Moradores do Monte Gordo em VFX temem novas construções em solos frágeis

Moradores do Monte Gordo em VFX temem novas construções em solos frágeis
Prédios do Monte Gordo foram demolidos há quase uma década por serem perigosos - foto arquivo O MIRANTE

Estudos geotécnicos que estão a ser realizados na famosa encosta do Monte Gordo, onde há uma década foram demolidos dois prédios de sete pisos que ameaçavam ruir, fazem alguns moradores temer a possibilidade de novas construções.

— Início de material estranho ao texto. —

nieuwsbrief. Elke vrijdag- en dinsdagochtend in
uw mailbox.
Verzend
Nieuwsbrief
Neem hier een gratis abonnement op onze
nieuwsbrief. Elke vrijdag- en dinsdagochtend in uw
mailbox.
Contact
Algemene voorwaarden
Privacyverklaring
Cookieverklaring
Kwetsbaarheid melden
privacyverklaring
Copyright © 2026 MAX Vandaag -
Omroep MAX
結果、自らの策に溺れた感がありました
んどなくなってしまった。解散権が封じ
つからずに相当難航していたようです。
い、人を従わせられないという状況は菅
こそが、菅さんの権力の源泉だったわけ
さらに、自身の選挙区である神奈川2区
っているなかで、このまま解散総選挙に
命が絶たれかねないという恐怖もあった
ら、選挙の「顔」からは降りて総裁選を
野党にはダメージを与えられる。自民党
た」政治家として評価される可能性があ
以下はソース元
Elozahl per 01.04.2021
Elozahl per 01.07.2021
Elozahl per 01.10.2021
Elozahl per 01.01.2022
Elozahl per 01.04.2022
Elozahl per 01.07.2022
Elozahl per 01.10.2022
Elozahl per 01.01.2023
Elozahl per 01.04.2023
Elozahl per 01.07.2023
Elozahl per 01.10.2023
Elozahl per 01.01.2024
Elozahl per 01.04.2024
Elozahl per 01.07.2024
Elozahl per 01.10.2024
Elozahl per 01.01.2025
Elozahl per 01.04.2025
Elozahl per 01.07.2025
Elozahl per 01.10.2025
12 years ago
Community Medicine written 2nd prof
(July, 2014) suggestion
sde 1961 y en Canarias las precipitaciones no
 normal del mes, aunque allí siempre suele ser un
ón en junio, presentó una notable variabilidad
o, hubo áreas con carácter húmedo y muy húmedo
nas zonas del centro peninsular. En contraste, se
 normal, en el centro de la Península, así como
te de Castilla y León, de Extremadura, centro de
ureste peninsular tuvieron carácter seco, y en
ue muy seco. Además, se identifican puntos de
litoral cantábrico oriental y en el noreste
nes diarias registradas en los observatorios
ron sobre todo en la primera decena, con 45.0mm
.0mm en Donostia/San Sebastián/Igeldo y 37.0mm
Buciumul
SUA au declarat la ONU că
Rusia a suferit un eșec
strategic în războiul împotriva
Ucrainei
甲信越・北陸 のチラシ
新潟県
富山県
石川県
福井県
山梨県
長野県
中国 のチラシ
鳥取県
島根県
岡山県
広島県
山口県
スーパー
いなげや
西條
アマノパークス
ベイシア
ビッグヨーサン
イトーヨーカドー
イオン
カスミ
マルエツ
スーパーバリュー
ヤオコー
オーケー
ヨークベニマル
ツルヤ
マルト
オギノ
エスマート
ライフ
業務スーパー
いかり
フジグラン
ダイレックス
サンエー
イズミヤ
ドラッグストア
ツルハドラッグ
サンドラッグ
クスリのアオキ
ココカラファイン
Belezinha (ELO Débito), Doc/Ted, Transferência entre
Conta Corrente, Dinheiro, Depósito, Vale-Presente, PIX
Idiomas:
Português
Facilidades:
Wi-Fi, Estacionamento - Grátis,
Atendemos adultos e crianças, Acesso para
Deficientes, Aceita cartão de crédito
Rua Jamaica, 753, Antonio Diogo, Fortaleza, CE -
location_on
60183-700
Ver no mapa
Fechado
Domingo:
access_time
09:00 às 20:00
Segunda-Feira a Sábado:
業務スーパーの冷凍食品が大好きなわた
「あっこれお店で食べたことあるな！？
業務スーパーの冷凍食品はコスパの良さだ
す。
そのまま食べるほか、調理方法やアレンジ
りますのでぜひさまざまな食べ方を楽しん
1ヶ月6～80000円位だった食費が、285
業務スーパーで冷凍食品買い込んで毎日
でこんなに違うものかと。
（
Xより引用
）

Um conjunto de estudos geotécnicos que estão a ser realizados na Rua da Quinta de Santo Amaro, no Monte Gordo, no alto de Vila Franca de Xira, estão a causar apreensão a alguns moradores que temem que possam vir a ser construídos ou autorizados novas edificações no local. Isto, recorde-se, numa zona com um passado complicado e que levou mesmo à necessidade de demolir dois edifícios de sete andares, num processo complexo que fez correr muita tinta há quase uma década.
“Estão eventualmente a prever construir dois edifícios na zona mais a norte, na zona onde os taludes foram reabilitados, onde fizeram uma obra de drenagem e contenção. Chegou hoje equipamento para fazer pesquisas ao solo. Há 3 semanas andaram lá técnicos do Laboratório Nacional de Engenharia Civil (LNEC) a medir”, afirmou Rui Pato, na última reunião de câmara. O cidadão lembra que, apesar da demolição dos dois edifícios, a encosta é frágil, composta de calcário poroso e que, por isso, o LNEC continua a fazer leituras trimestrais no local para assegurar a sua estabilidade.
O presidente do município, Fernando Paulo Ferreira, diz que oficialmente ainda não deu entrada nos serviços qualquer pedido de construção para o local. “Devem estar a fazer um levantamento geológico, porque para ser construída ali alguma coisa tem de haver esse levantamento prévio. Só depois pode haver alguma decisão sobre essa matéria”, explicou o autarca. A explicação não sossegou os moradores. “Se a câmara deixar ali construir mais alguma coisa vai cometer o mesmo erro que há vinte anos e arrisca a haver uma catástrofe”, alerta outro cidadão, Fernando Nunes.

Dois prédios em risco que acabaram em entulho
Com “pés de lã” e de forma “quase cirúrgica”, piso a piso e à mão, foi desta forma que os técnicos explicaram a O MIRANTE, há nove anos e meio, aquela que foi uma das demolições mais complexas efectuada no concelho de Vila Franca de Xiran - a de destruição simultânea dos dois edifícios de sete andares que, na encosta do Monte Gordo, ameaçavam ruir sobre a via pública e colocavam em perigo a segurança de pessoas e bens. Por causa da instabilidade da encosta, e para não afectar os prédios vizinhos, os dois prédios foram demolidos num trabalho que custou aos cofres municipais 750.600 euros.
A resolução do problema incluiu o despejo forçado dos moradores do lote 1 e a indemnização de quem ali comprou casa sem que os edifícios tivessem condições de segurança para poderem ser habitados. O vizinho lote 2 nem sequer chegou a ser habitado, por estar a inclinar-se perigosamente por causa da pressão exercida pela encosta.
Os dois prédios de sete pisos, com 14 apartamentos cada, foram construídos no início da década de 1990 mas a partir de 1999 começaram a apresentar fissuras e um deles a inclinar-se para a frente. O agravamento da situação foi tal que, em 2013, o LNEC concluiu que existiam sérias deficiências nas estruturas que condenavam os prédios a ruir devido a problemas com as fundações e a pressão da encosta, recomendando a sua demolição.
No lote 1 viviam nove famílias que foram alvo de um despejo administrativo e posteriormente indemnizadas em quase 50 mil euros por apartamento, um valor bem abaixo do que a maioria pagou pela habitação.